Gene expression is inherently noisy due to small numbers of proteins and nucleic acids inside a cell. Likewise, cell division is stochastic, particularly when tracking at the level of a single cell. The two can be coupled when gene expression affects the rate of cell division. Single-cell time-lapse experiments can measure both fluctuations by simultaneously recording protein levels inside a cell and its stochastic division. These information-rich noisy trajectory data sets can be harnessed to learn about the underlying molecular and cellular details that are often not known a priori. A critical question is: How can we infer a model given data where fluctuations at two levels-gene expression and cell division-are intricately convoluted? We show the principle of maximum caliber (MaxCal)-integrated within a Bayesian framework-can be used to infer several cellular and molecular details (division rates, protein production, and degradation rates) from these coupled stochastic trajectories (CSTs). We demonstrate this proof of concept using synthetic data generated from a known model. An additional challenge in data analysis is that trajectories are often not in protein numbers, but in noisy fluorescence that depends on protein number in a probabilistic manner. We again show that MaxCal can infer important molecular and cellular rates even when data are in fluorescence, another example of CST with three confounding factors-gene expression noise, cell division noise, and fluorescence distortion-all coupled. Our approach will provide guidance to build models in synthetic biology experiments as well as general biological systems where examples of CSTs are abundant.

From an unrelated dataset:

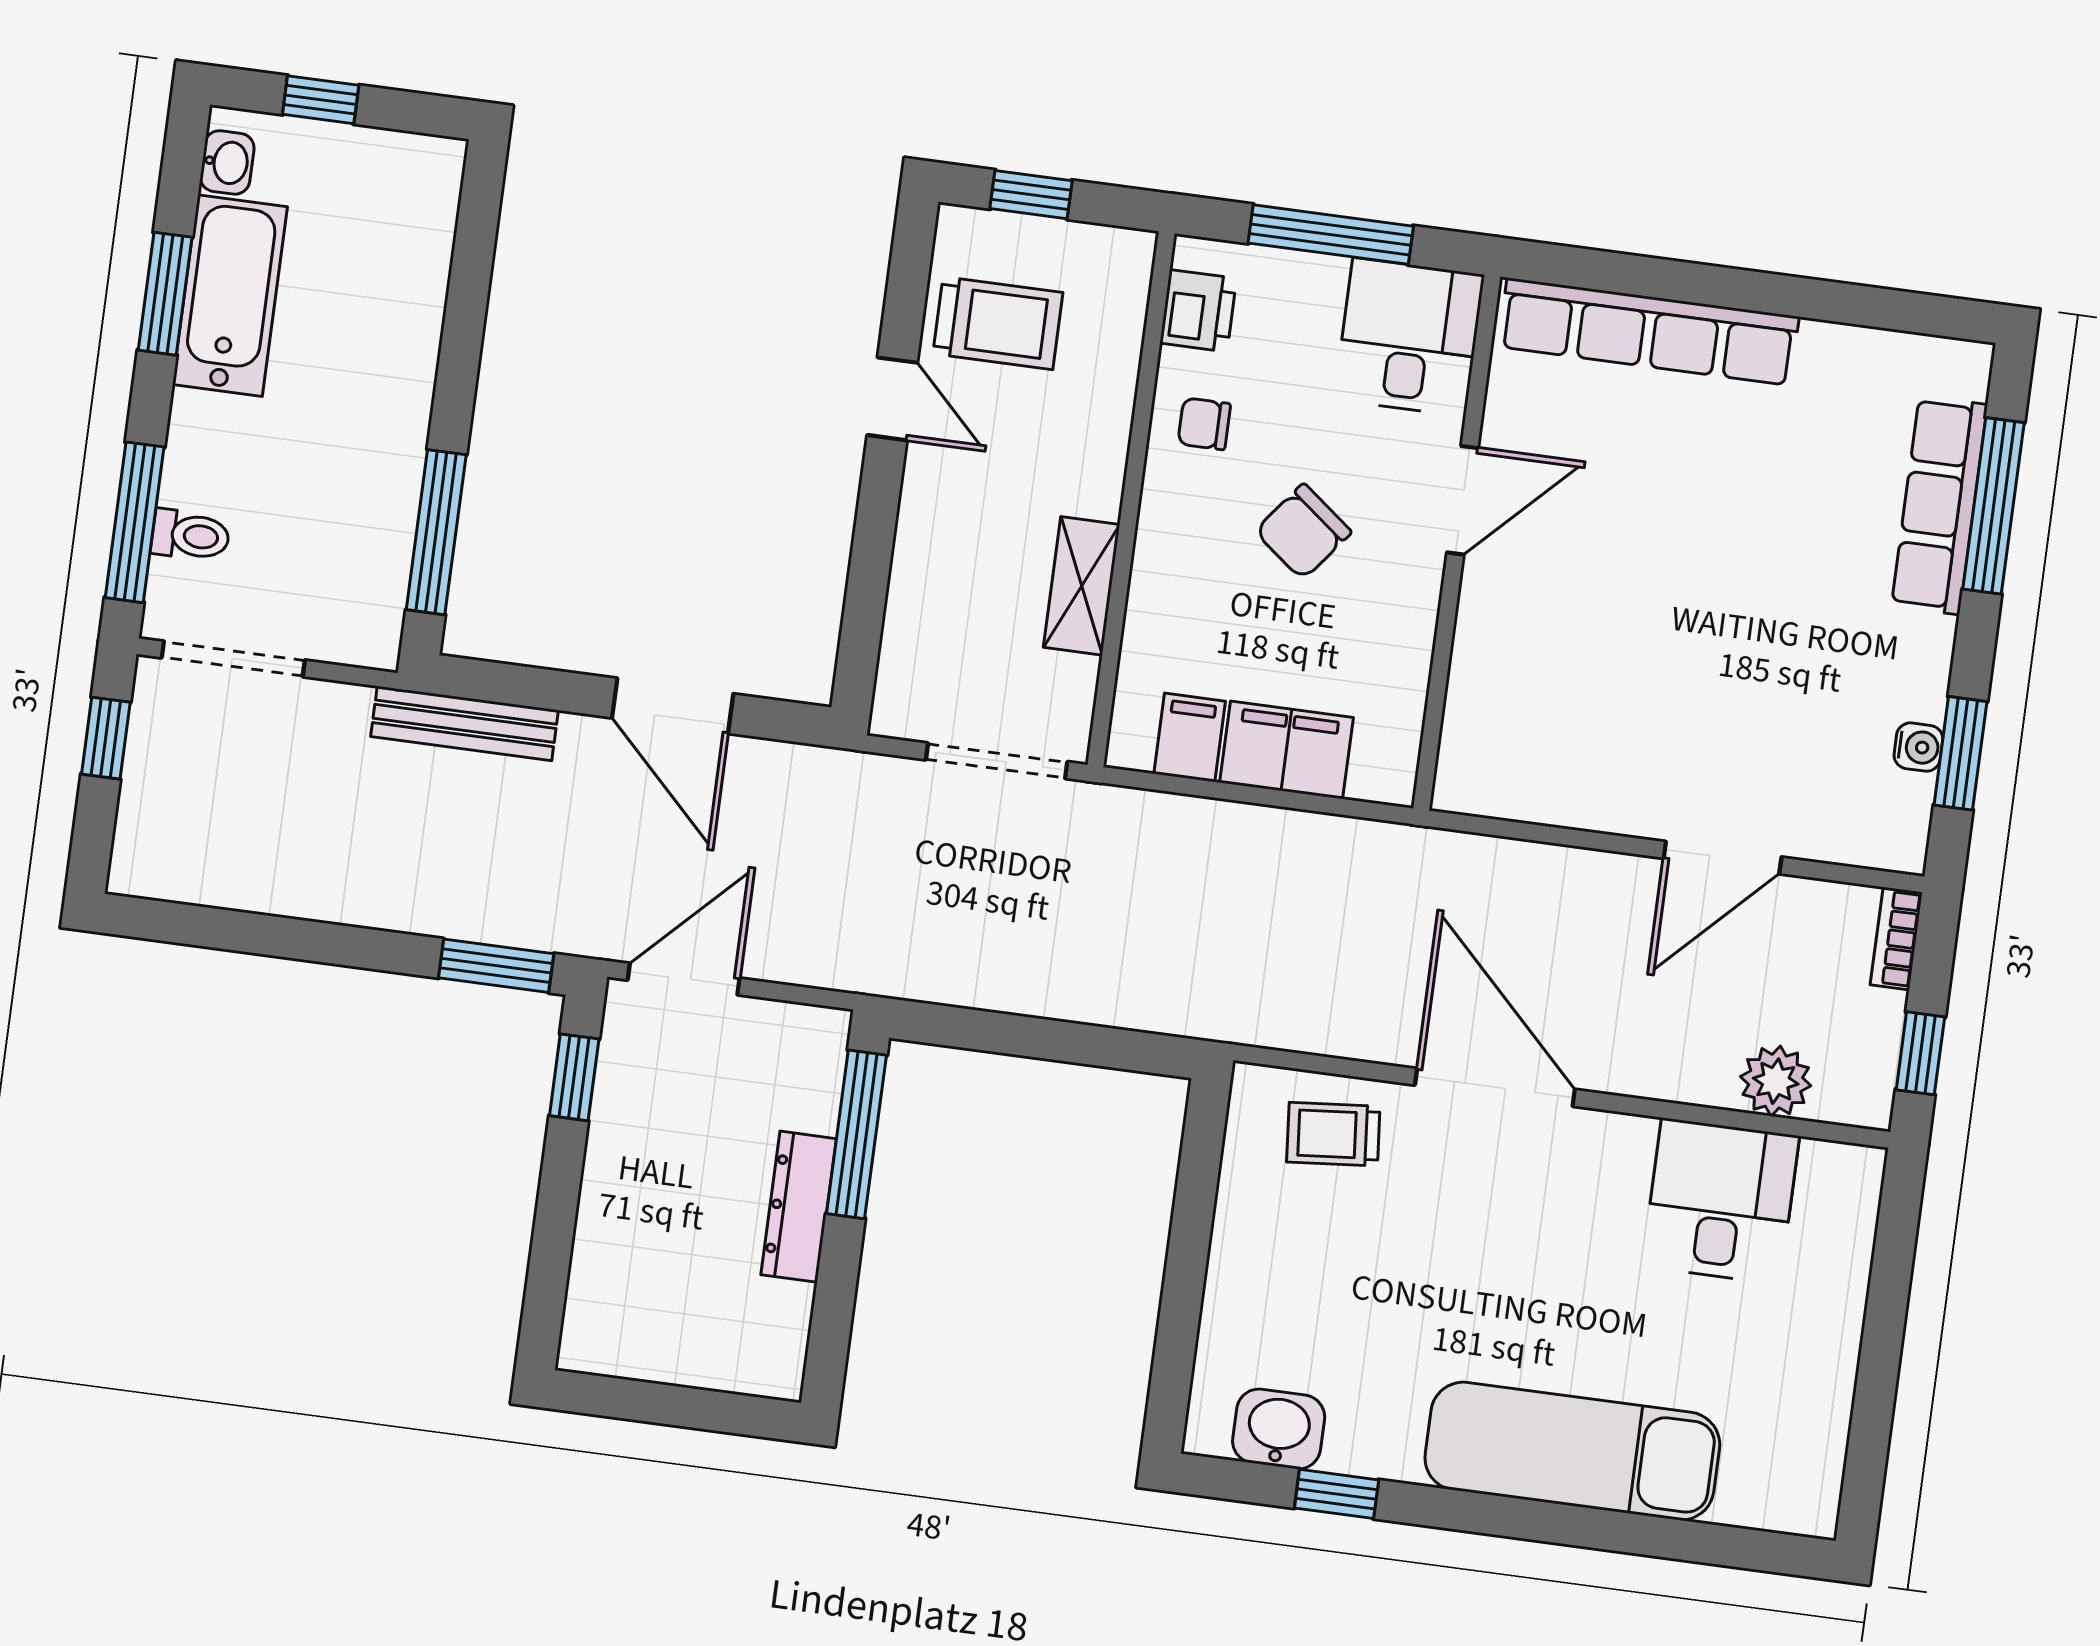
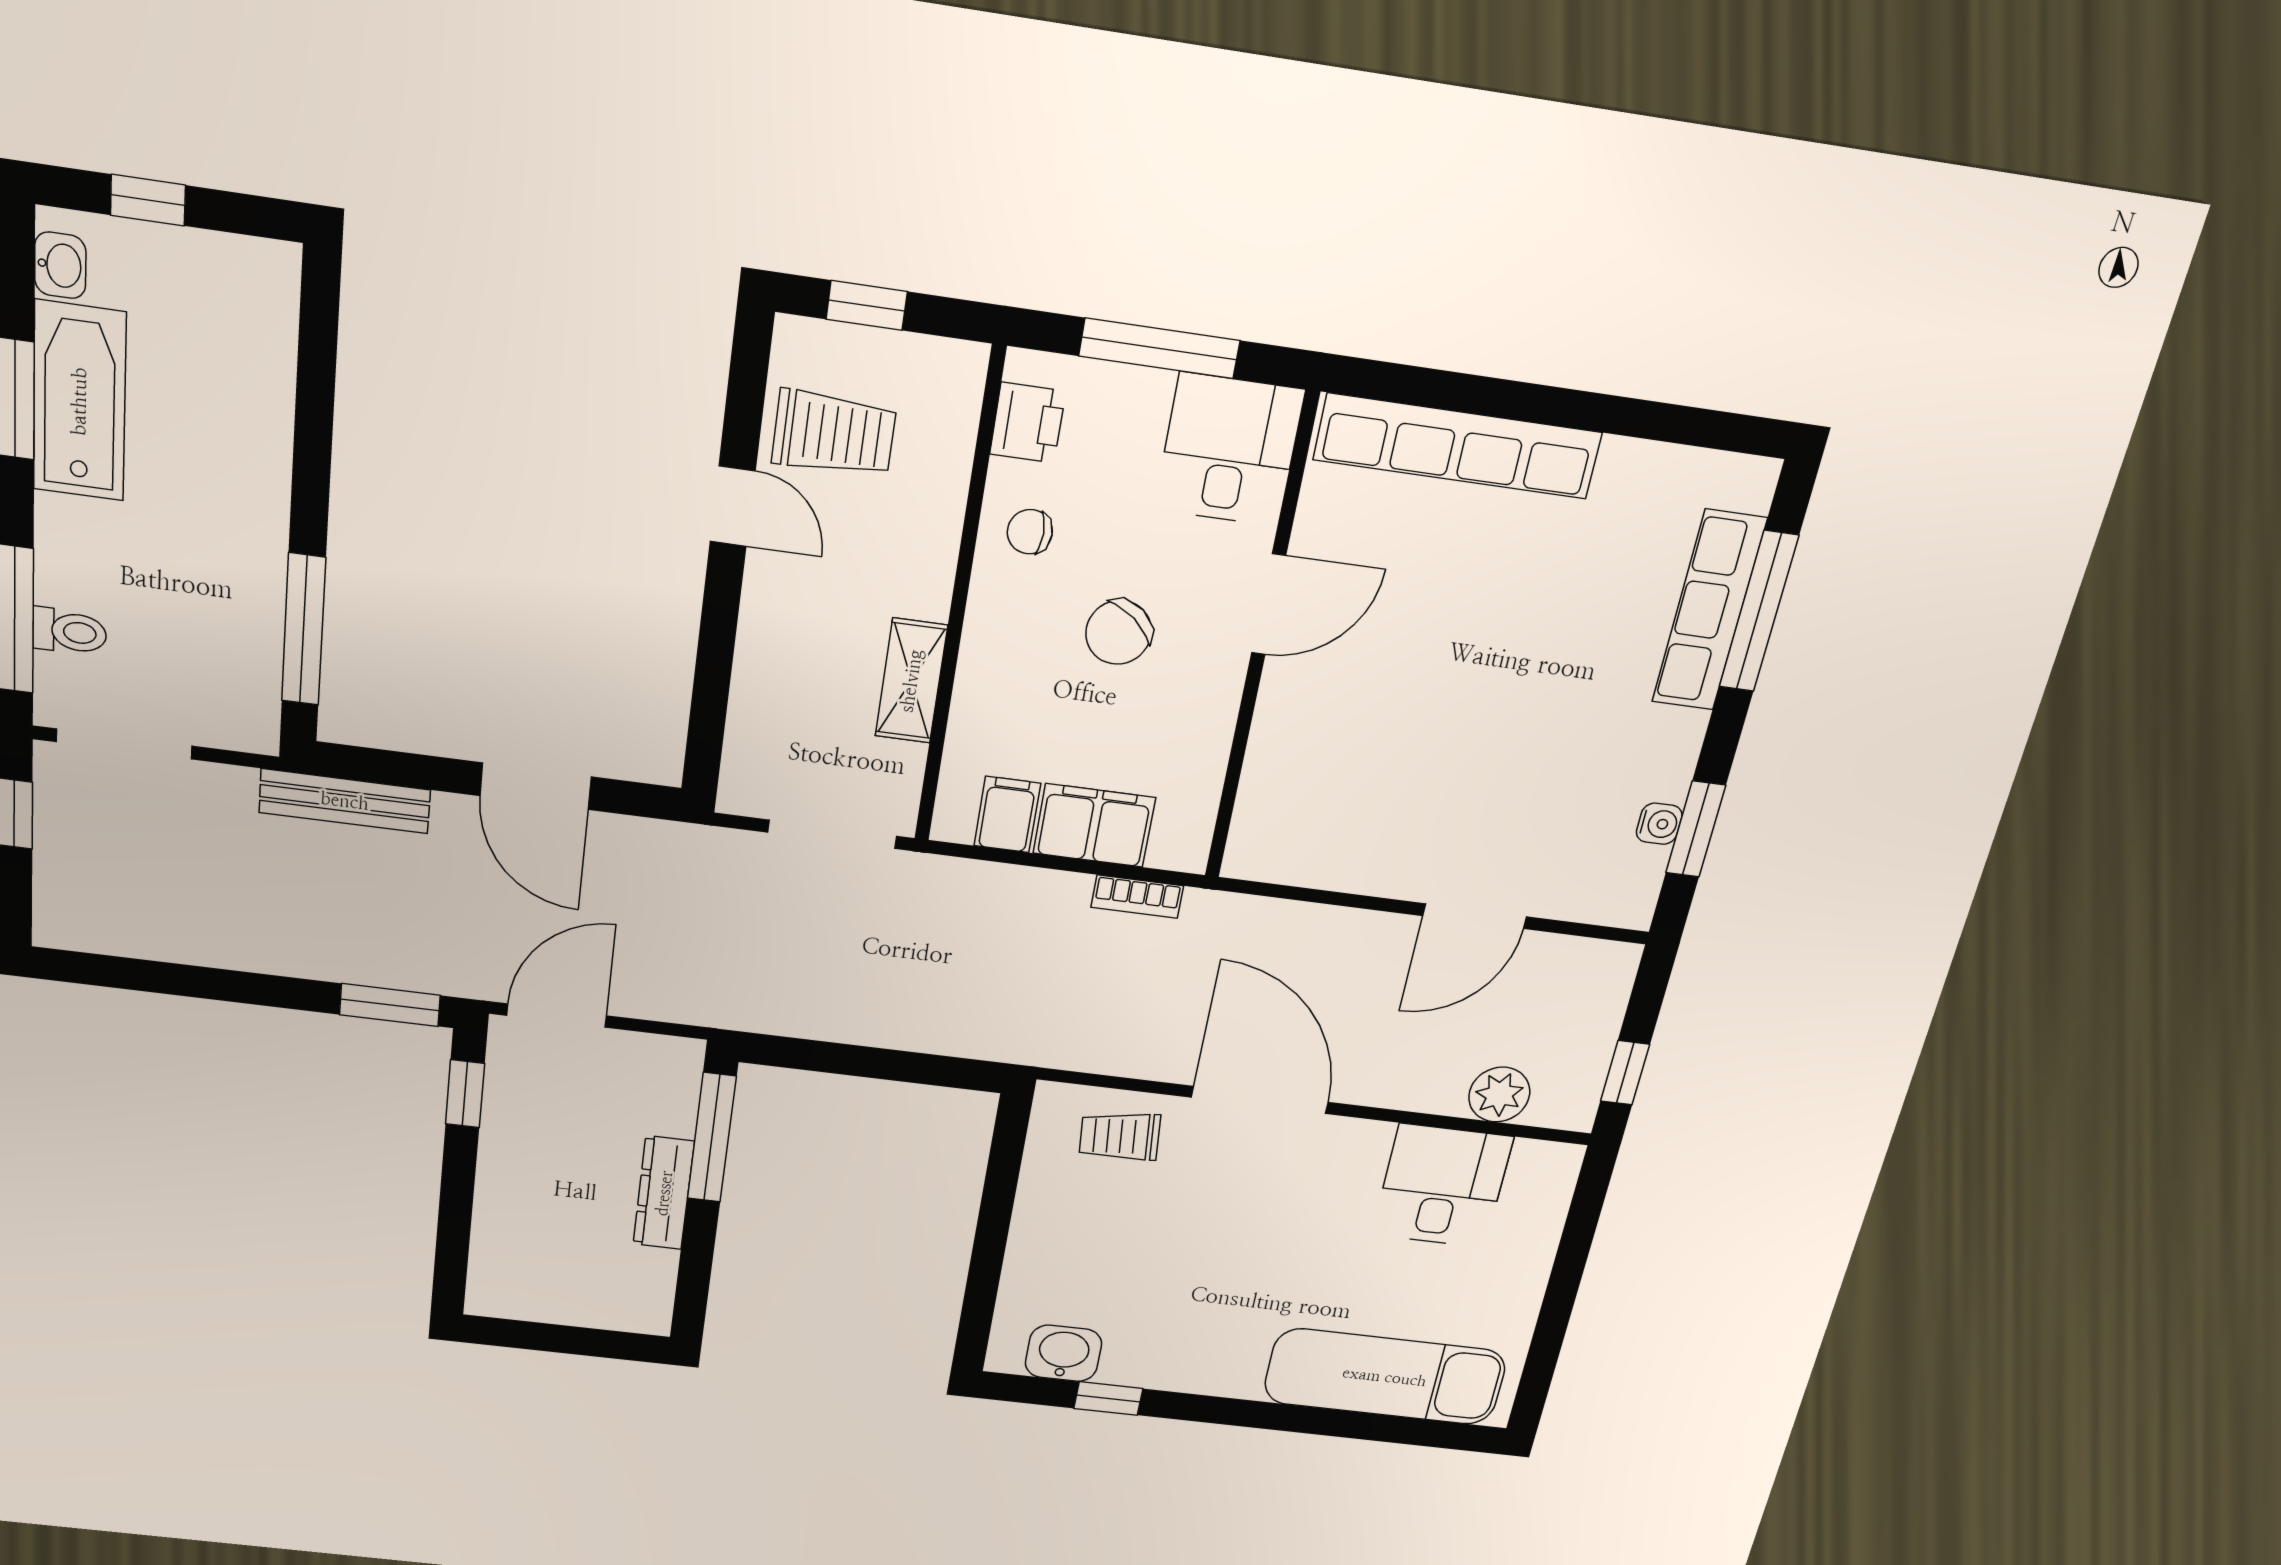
bookcase: (1896, 938) -> (1137, 897), moved, turned -90
exam couch: (1572, 1451) -> (1385, 1377), moved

由于细胞内蛋白质和核酸数量较少,基因表达本质上是嘈杂的。同样,细胞分裂具有随机性,特别是在单细胞水平进行跟踪时。当基因表达影响细胞分裂速度时,两者可以耦合。单细胞延时实验可以通过同时记录细胞内蛋白质水平及其随机分裂来测量这两种波动。这些信息丰富的嘈杂轨迹数据集可用于了解通常事先未知的潜在分子和细胞细节。一个关键问题是:如何在两个水平(基因表达和细胞分裂)的波动错综复杂的情况下,从数据中推断出模型?我们表明,可以在贝叶斯框架内使用最大口径(MaxCal)原理,从这些耦合随机轨迹(CST)中推断出几个细胞和分子细节(分裂率、蛋白质产生和降解率)。我们使用从已知模型生成的合成数据来证明这一概念。数据分析中的另一个挑战是轨迹通常不是以蛋白质数量表示,而是以依赖于蛋白质数量的嘈杂荧光表示。我们再次表明,即使数据以荧光表示,MaxCal 也可以推断出重要的分子和细胞速率,这是 CST 的另一个例子,其中有三个混杂因素-基因表达噪声、细胞分裂噪声和荧光失真-全部耦合。我们的方法将为在合成生物学实验中以及 CST 丰富的一般生物学系统中构建模型提供指导。